**Task prompt:** Every single record below is to be reproduced exactly.
-- Extracted information follows --
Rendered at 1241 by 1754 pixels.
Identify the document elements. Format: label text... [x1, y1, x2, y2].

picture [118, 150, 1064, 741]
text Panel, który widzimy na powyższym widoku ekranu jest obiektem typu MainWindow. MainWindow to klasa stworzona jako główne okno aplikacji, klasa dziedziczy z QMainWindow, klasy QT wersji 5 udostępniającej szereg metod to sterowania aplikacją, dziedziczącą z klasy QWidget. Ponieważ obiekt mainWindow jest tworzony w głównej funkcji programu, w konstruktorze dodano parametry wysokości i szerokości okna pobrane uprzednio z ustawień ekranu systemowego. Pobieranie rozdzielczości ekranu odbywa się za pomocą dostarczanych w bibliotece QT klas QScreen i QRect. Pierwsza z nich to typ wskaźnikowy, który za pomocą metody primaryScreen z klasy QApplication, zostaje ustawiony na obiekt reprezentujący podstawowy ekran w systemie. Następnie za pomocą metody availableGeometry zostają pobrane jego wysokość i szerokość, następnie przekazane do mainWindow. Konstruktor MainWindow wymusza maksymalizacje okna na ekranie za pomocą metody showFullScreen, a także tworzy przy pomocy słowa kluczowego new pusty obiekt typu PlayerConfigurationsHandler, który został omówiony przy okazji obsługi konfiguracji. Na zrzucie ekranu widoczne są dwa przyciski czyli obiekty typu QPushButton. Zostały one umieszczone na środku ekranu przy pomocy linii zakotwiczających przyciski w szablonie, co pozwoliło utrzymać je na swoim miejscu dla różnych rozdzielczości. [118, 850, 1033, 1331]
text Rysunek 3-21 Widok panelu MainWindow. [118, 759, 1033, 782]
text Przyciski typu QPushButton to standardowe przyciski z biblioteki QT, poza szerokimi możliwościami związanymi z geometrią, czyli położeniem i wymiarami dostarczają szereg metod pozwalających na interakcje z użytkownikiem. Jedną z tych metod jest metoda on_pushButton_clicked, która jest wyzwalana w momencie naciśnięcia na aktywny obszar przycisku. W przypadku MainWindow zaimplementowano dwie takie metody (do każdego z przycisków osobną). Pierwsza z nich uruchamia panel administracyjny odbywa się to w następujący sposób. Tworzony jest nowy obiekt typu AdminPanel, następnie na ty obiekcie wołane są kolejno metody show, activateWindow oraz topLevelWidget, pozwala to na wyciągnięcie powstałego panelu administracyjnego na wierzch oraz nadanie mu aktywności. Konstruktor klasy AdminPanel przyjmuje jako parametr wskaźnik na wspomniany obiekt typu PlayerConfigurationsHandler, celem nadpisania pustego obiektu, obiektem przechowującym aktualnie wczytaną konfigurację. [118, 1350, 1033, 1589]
-- Extracted information concluded --
**Reply:**
Rendered at 1241 by 1754 pixels.
Identify the document elements. Format: label text... [x1, y1, x2, y2].

picture [118, 150, 1064, 741]
text Panel, który widzimy na powyższym widoku ekranu jest obiektem typu MainWindow. MainWindow to klasa stworzona jako główne okno aplikacji, klasa dziedziczy z QMainWindow, klasy QT wersji 5 udostępniającej szereg metod to sterowania aplikacją, dziedziczącą z klasy QWidget. Ponieważ obiekt mainWindow jest tworzony w głównej funkcji programu, w konstruktorze dodano parametry wysokości i szerokości okna pobrane uprzednio z ustawień ekranu systemowego. Pobieranie rozdzielczości ekranu odbywa się za pomocą dostarczanych w bibliotece QT klas QScreen i QRect. Pierwsza z nich to typ wskaźnikowy, który za pomocą metody primaryScreen z klasy QApplication, zostaje ustawiony na obiekt reprezentujący podstawowy ekran w systemie. Następnie za pomocą metody availableGeometry zostają pobrane jego wysokość i szerokość, następnie przekazane do mainWindow. Konstruktor MainWindow wymusza maksymalizacje okna na ekranie za pomocą metody showFullScreen, a także tworzy przy pomocy słowa kluczowego new pusty obiekt typu PlayerConfigurationsHandler, który został omówiony przy okazji obsługi konfiguracji. Na zrzucie ekranu widoczne są dwa przyciski czyli obiekty typu QPushButton. Zostały one umieszczone na środku ekranu przy pomocy linii zakotwiczających przyciski w szablonie, co pozwoliło utrzymać je na swoim miejscu dla różnych rozdzielczości. [118, 850, 1033, 1331]
text Rysunek 3-21 Widok panelu MainWindow. [118, 759, 1033, 782]
text Przyciski typu QPushButton to standardowe przyciski z biblioteki QT, poza szerokimi możliwościami związanymi z geometrią, czyli położeniem i wymiarami dostarczają szereg metod pozwalających na interakcje z użytkownikiem. Jedną z tych metod jest metoda on_pushButton_clicked, która jest wyzwalana w momencie naciśnięcia na aktywny obszar przycisku. W przypadku MainWindow zaimplementowano dwie takie metody (do każdego z przycisków osobną). Pierwsza z nich uruchamia panel administracyjny odbywa się to w następujący sposób. Tworzony jest nowy obiekt typu AdminPanel, następnie na ty obiekcie wołane są kolejno metody show, activateWindow oraz topLevelWidget, pozwala to na wyciągnięcie powstałego panelu administracyjnego na wierzch oraz nadanie mu aktywności. Konstruktor klasy AdminPanel przyjmuje jako parametr wskaźnik na wspomniany obiekt typu PlayerConfigurationsHandler, celem nadpisania pustego obiektu, obiektem przechowującym aktualnie wczytaną konfigurację. [118, 1350, 1033, 1589]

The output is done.